Home health care products can include equipment and assistive devices for assisting invalid and/or aging persons in completing necessary tasks to go through everyday life. Non-limiting examples of home health care products include wheelchairs, oxygen concentrators, walkers, safety rails, gripping devices, blood pressure monitors, pill dispensers and the like. Often the home health care products are designed to prevent falls by the user, thereby improving the safety of the user and reducing the incidence of injury.
Another example of a home health care product that is used by invalid and/or aging persons is a shower bench seat (also commonly called a transfer bench). A shower bench seat is configured to allow a user to be positioned in a sitting orientation while taking a shower. In certain instances, the area comprising the shower can be defined, in part, by a bathtub. Typically, a shower bench seat includes a seating structure that is supported by legs disposed on both the inside and outside of shower (or legs disposed on both the inside and outside of the bathtub. This shower bench seat structure allows a user to initially sit down on the bench on the outside of the shower (bathtub), lift his or her legs over the edge of the shower (bathtub) while remaining in a seated orientation on the shower bench, and then slide himself or herself along the seat of the shower bench into the shower (bathtub). This shower bench seat structure improves the safety of the user as the user does not need to raise his or her legs while in a standing orientation in order to step over the edge of the shower (bathtub) to get into the shower (bathtub).
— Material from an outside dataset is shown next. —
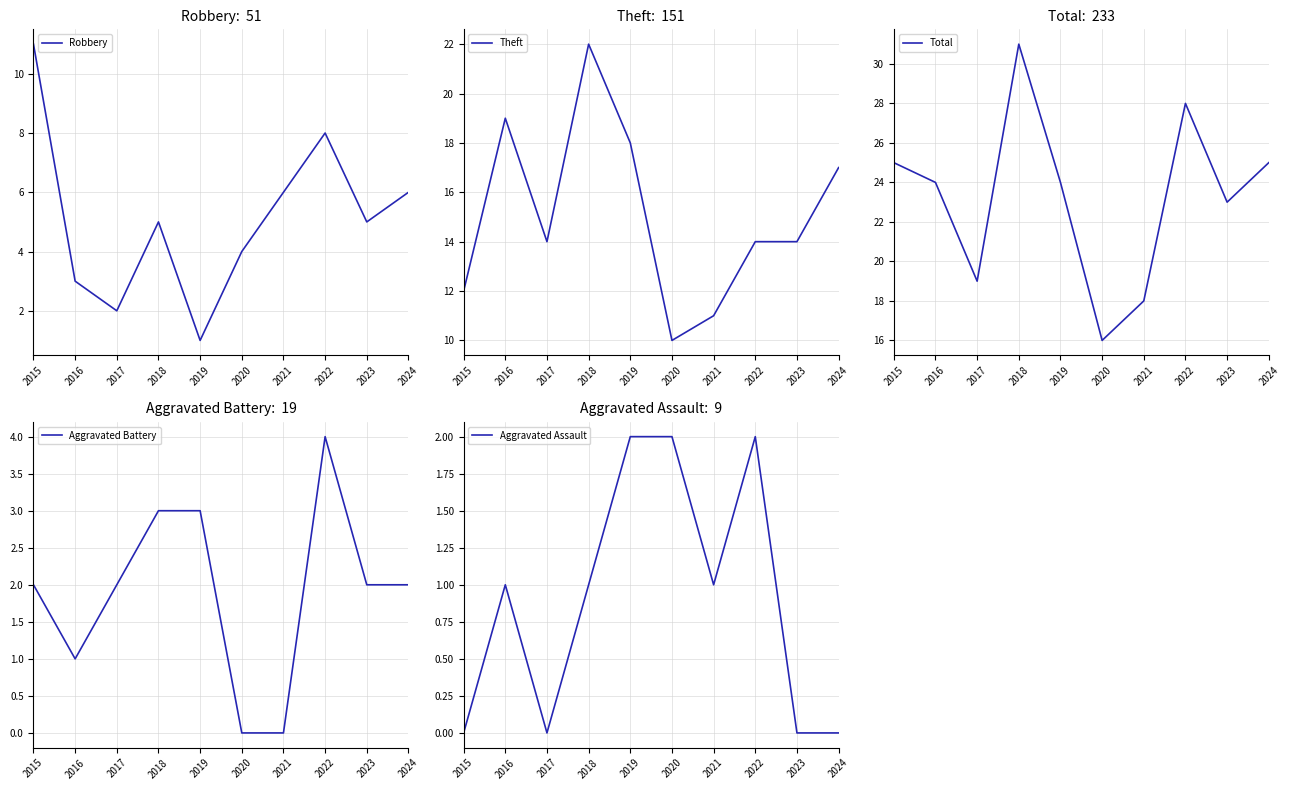

At which category does the chart reach its minimum across all series?

2020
The shower (bathtub) can include a shower curtain, configured to retain water within the shower (bathtub). In certain instances where a shower bench seat is used, the shower curtain may not be able to retain water within the shower (bathtub) as the shower bench may not be configured for passage of the shower curtain below the bottom of the seat. As a result, the water within the shower (bathtub) can flow from the shower and onto the floor on the outside of the shower (bathtub), thereby creating a potential slipping hazard.
It would be advantageous if shower bench seats for showers could be improved to make them more convenient to use.